Asked about collateral damage – the accidental killing of civilians – Ledgett said the program reduced those numbers because targeting data was drawn from multiple sources. No further specifics were offered. 

Retired Gen. Jack Keane, a Fox News military analyst, said the program “gave a tool to brigade commanders, who were spread out all over the battlefield, something that they never had before.” 

It also took NSA experts out of the office and placed them in the field, to work side-by-side with special operations. 

"We needed to be coffee-breath close in order to have that shared situational understanding,“ Harms said. 

The program extended from Iraq to Afghanistan, and then other conflict zones that the NSA will not publicly identify. The statistics, declassified for this report, are sobering. 

"Since 2001, we’ve deployed 5,000 NSA people to Iraq and 8,000 to Afghanistan – and in total, 18,000 to hostile areas around the world," Ledgett said. "When the operational community embraces you that way and says ‘I want you on my team and I want you there with me’ … that’s a pretty significant statement of value.” 

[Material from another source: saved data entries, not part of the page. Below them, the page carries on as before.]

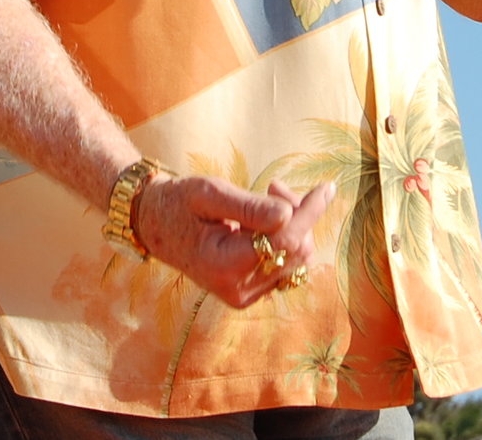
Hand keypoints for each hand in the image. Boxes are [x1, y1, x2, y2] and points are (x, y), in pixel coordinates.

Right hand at [133, 173, 335, 308]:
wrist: (156, 226)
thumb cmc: (179, 203)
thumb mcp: (207, 193)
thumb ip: (248, 206)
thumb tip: (288, 214)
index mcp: (223, 266)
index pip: (283, 242)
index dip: (308, 213)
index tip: (325, 188)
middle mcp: (238, 289)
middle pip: (295, 251)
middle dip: (297, 214)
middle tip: (273, 185)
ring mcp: (246, 295)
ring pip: (296, 259)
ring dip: (293, 225)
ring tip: (267, 196)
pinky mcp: (251, 292)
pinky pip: (286, 265)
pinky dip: (286, 239)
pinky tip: (267, 220)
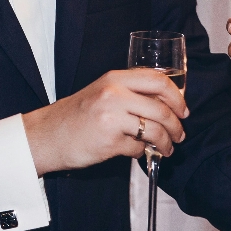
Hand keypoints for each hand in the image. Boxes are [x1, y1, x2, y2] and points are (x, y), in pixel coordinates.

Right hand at [22, 69, 187, 174]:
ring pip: (155, 131)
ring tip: (168, 149)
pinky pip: (138, 148)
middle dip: (177, 126)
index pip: (158, 81)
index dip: (177, 97)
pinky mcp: (110, 142)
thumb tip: (165, 104)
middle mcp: (114, 95)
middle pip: (162, 109)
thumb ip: (130, 93)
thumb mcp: (103, 92)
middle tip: (180, 134)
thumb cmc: (76, 115)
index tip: (183, 110)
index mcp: (115, 78)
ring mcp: (112, 118)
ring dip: (167, 143)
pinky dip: (142, 152)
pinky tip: (137, 152)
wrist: (47, 135)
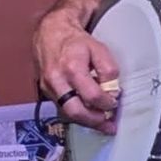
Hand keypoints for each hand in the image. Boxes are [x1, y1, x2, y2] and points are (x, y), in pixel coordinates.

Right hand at [34, 11, 119, 133]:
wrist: (51, 34)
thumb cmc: (76, 42)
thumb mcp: (99, 49)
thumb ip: (108, 70)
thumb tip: (112, 90)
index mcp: (72, 68)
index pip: (91, 94)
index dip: (106, 103)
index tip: (115, 103)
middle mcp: (57, 80)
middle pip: (74, 110)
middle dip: (94, 121)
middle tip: (109, 125)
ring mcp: (49, 88)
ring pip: (66, 113)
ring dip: (86, 122)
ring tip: (103, 125)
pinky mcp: (46, 92)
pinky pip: (62, 109)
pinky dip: (77, 114)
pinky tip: (90, 116)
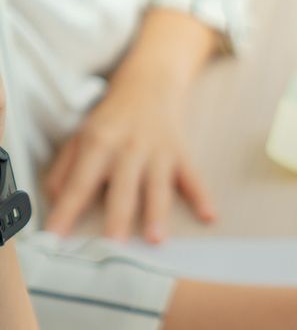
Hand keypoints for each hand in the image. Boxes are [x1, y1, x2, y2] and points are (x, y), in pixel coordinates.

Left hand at [43, 8, 217, 241]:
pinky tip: (209, 215)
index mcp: (97, 144)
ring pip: (157, 187)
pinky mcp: (181, 154)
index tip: (57, 236)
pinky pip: (193, 178)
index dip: (67, 211)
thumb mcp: (82, 136)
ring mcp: (157, 153)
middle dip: (117, 216)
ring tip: (156, 239)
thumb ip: (66, 168)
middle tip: (113, 244)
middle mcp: (127, 149)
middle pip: (121, 188)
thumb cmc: (113, 117)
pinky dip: (202, 197)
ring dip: (157, 213)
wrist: (149, 84)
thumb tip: (55, 199)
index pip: (79, 184)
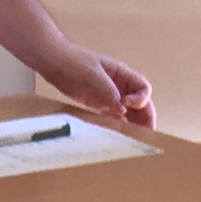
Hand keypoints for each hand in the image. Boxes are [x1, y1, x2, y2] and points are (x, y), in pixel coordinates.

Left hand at [36, 48, 155, 129]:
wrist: (53, 62)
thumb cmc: (73, 61)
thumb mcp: (92, 74)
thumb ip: (108, 91)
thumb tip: (121, 109)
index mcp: (122, 74)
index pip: (143, 88)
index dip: (141, 99)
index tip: (126, 105)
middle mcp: (120, 86)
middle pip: (140, 103)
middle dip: (145, 118)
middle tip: (147, 134)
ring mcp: (109, 96)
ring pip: (128, 112)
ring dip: (133, 125)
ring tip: (135, 140)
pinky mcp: (99, 105)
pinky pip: (113, 117)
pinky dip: (117, 126)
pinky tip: (117, 136)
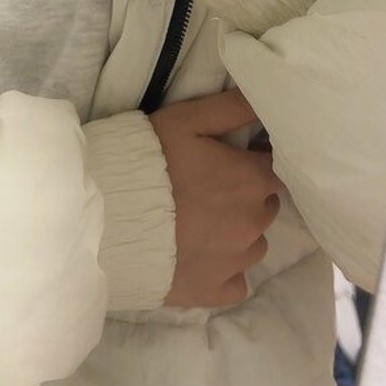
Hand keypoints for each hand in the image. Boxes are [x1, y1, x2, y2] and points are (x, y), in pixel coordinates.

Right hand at [148, 88, 281, 308]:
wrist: (109, 217)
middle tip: (209, 189)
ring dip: (237, 233)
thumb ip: (234, 107)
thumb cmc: (150, 161)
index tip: (232, 161)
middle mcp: (253, 222)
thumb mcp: (188, 120)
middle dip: (246, 196)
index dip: (255, 162)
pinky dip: (225, 270)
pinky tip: (200, 255)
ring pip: (254, 243)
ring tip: (200, 223)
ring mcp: (236, 260)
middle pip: (266, 206)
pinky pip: (237, 282)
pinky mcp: (215, 290)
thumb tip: (269, 95)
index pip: (276, 167)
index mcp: (252, 180)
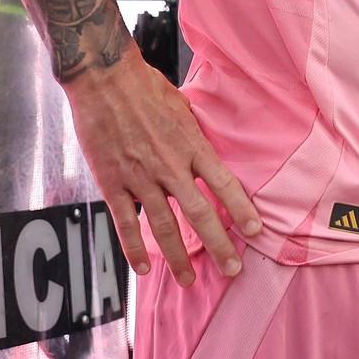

The deployments came with risk. Since 9/11, 24 names have been added to the NSA’s memorial wall, which pays tribute to fallen employees. Among them is NSA technical expert Christian Pike, who was killed in Afghanistan in 2013 working with the Navy SEALs. 

“I’m sorry, I get a little emotional about this one,” Ledgett said, taking a pause during the interview as he described a cabinet in his office with memorial cards for James T. Davis, one of the first Americans killed in Vietnam; NSA’s Amanda Pinson, killed by an IED in Iraq while providing signals intelligence support; and Christian Pike. Pike was also a family friend. 

This Saturday is Armed Forces Day – and what was a ground-breaking NSA program a decade ago is now widely used by the war fighter. 

Ledgett said one of the commanding generals in Iraq during the surge credited the NSA with helping take over 4,000 insurgents off the battlefield. 

“There was an intense effort here … How do we drive those losses down?” Ledgett said. “Our job was to get the information to the people who needed it.”